その「みつまめ」に、こしあんを入れたら美味しかろうと言うことで「あんみつ」が生まれ、さらに「あんみつ」に、白玉だんごを乗せたものが「白玉あんみつ」。その「白玉あんみつ」に豪勢にアイスクリームまで入れちゃったのが「白玉クリームあんみつ」……。
 そう考えながら食べるせいだろうか。小鉢に盛られた「白玉クリームあんみつ」には「贅沢三昧」の味がする。
 あの日、店員さんが運んできてくれた陶器の小鉢には、橙色のアンズや、緑色とピンクの求肥が見え、白玉団子がつやつや光っていた。
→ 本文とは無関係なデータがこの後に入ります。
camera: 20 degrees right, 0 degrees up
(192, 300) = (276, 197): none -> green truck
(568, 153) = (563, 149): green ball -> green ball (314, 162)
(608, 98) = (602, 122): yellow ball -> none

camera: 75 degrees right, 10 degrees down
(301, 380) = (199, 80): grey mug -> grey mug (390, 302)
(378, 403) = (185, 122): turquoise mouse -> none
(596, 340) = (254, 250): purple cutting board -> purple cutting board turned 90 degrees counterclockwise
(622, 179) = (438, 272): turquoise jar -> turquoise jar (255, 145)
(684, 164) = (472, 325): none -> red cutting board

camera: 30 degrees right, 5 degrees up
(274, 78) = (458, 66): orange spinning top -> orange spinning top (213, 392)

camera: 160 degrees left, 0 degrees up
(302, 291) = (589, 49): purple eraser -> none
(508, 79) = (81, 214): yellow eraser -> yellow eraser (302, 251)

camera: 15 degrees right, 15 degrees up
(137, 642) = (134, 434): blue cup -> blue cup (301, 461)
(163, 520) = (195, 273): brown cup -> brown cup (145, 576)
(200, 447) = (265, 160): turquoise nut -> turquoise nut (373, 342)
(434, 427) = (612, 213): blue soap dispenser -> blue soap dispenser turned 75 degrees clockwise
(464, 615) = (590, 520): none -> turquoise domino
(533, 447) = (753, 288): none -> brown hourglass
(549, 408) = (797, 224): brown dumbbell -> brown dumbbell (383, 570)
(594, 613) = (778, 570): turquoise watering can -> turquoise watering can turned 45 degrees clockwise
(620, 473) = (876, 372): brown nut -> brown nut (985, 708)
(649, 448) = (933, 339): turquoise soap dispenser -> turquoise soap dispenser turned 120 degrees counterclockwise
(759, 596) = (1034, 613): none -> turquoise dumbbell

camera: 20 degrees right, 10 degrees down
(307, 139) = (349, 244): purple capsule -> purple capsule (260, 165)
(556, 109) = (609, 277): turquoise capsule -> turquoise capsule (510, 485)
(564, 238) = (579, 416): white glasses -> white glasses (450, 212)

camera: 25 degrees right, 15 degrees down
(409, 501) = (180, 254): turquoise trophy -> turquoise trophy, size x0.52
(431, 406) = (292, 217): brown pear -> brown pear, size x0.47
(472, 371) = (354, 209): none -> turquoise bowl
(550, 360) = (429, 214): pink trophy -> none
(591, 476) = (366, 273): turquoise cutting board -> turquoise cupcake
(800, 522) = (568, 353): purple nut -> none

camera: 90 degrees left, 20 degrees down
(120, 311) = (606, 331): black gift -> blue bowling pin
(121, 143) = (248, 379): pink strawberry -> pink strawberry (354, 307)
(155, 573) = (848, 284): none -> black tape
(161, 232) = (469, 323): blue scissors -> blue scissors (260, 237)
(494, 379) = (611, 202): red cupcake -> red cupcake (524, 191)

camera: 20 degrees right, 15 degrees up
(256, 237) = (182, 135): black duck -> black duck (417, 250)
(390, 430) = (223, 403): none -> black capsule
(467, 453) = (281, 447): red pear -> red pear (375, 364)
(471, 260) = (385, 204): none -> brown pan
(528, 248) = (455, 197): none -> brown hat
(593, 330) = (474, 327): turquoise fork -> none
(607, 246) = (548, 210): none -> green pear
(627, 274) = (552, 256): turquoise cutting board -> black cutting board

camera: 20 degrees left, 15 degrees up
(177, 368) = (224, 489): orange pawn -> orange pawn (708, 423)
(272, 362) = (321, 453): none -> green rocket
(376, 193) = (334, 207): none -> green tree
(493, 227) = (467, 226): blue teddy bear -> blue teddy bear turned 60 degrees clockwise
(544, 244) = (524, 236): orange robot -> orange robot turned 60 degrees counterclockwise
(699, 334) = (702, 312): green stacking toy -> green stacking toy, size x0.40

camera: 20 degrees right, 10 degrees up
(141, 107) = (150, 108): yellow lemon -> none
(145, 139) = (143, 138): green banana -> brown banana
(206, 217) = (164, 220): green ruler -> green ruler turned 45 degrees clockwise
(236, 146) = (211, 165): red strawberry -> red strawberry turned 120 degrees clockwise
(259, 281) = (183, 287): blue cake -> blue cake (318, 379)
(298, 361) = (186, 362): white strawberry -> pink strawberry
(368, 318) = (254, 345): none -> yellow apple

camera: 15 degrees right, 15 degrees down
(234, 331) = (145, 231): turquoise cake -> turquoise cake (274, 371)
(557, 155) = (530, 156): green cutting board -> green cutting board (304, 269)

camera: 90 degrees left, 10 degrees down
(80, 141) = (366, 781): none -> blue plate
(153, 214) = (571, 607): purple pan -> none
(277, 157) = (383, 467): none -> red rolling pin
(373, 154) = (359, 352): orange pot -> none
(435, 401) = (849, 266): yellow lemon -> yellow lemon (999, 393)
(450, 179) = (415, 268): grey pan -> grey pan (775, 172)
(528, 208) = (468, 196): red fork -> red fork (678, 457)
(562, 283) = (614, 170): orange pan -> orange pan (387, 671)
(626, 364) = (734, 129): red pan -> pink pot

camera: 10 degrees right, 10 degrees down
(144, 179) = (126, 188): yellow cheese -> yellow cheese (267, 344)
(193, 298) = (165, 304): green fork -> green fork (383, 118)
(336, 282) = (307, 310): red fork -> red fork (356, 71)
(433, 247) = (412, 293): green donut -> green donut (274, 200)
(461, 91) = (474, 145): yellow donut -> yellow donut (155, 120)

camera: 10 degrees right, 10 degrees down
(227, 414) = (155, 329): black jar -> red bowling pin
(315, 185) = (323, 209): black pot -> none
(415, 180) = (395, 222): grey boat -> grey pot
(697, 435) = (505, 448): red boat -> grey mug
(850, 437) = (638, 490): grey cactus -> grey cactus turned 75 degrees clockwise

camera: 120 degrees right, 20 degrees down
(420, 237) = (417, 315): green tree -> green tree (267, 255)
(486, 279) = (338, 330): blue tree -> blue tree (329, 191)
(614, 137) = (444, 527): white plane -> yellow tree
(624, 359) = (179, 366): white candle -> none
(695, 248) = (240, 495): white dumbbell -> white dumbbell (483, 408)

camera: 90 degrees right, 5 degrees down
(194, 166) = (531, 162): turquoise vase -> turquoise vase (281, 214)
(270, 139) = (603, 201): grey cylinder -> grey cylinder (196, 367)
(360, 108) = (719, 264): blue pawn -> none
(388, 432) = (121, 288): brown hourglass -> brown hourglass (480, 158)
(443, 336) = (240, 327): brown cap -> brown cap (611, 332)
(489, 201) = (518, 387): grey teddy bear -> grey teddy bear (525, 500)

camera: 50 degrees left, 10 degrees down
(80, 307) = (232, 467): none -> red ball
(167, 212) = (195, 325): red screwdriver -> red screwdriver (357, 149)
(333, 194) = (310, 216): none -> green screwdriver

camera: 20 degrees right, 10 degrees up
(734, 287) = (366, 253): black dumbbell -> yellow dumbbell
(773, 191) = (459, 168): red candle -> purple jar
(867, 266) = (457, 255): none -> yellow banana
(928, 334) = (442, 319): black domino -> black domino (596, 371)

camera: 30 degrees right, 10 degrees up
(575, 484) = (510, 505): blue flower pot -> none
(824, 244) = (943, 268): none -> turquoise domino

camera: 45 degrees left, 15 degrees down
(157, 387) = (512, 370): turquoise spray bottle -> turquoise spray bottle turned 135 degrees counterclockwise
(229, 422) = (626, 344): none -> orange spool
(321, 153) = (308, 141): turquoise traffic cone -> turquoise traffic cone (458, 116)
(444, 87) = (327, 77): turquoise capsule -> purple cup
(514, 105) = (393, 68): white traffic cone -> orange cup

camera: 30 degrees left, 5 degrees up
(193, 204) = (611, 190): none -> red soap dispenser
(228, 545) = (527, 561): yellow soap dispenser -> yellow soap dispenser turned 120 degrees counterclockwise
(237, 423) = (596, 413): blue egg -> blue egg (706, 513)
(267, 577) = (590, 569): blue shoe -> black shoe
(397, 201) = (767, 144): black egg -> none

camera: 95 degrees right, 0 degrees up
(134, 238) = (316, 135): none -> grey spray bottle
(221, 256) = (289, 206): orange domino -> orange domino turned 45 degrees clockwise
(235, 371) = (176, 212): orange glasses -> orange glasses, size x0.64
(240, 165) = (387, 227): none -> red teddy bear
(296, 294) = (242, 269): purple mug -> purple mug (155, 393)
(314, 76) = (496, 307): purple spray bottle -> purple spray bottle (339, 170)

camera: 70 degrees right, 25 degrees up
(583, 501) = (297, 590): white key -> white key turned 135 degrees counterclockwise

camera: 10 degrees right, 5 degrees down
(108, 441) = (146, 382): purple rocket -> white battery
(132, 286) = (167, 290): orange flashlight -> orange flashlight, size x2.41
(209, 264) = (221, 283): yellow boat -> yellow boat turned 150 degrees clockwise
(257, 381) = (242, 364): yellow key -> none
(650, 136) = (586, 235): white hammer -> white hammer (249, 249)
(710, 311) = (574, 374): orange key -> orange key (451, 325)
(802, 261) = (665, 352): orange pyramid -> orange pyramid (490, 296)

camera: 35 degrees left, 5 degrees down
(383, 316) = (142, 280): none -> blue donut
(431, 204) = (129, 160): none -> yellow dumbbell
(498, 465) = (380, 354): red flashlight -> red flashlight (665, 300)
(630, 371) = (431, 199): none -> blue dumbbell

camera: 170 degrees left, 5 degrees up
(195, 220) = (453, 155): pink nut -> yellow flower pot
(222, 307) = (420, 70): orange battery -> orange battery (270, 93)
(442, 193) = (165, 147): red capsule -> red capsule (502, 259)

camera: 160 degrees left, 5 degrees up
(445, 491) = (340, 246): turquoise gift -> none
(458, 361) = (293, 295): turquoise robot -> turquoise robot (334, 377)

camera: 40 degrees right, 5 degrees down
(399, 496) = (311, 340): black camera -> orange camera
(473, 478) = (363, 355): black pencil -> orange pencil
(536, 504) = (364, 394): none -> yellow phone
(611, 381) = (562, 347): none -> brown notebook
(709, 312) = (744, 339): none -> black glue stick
餡子の隣にはアイスクリームが渦を巻いていた。小さなピッチャーに入った黒蜜をとろりとかけ、相撲の軍配みたいな形のお匙で、小鉢の底の方に沈んだ寒天を掘り出しながら掬って口に運んだ。
 歯が、ひんやりした寒天に埋まるブニブニとした感触がした。濡れて光る白玉は、匙で掬おうとすると、きょろきょろと逃げるが、噛むと、もちもちした。小鉢の中で、黒蜜とあんこ、あんことアイスクリームが混ざり合い、まろやかな甘味のるつぼと化して、私を、
「よしよし、よしよし」
 と、甘やかしてくれるのだった。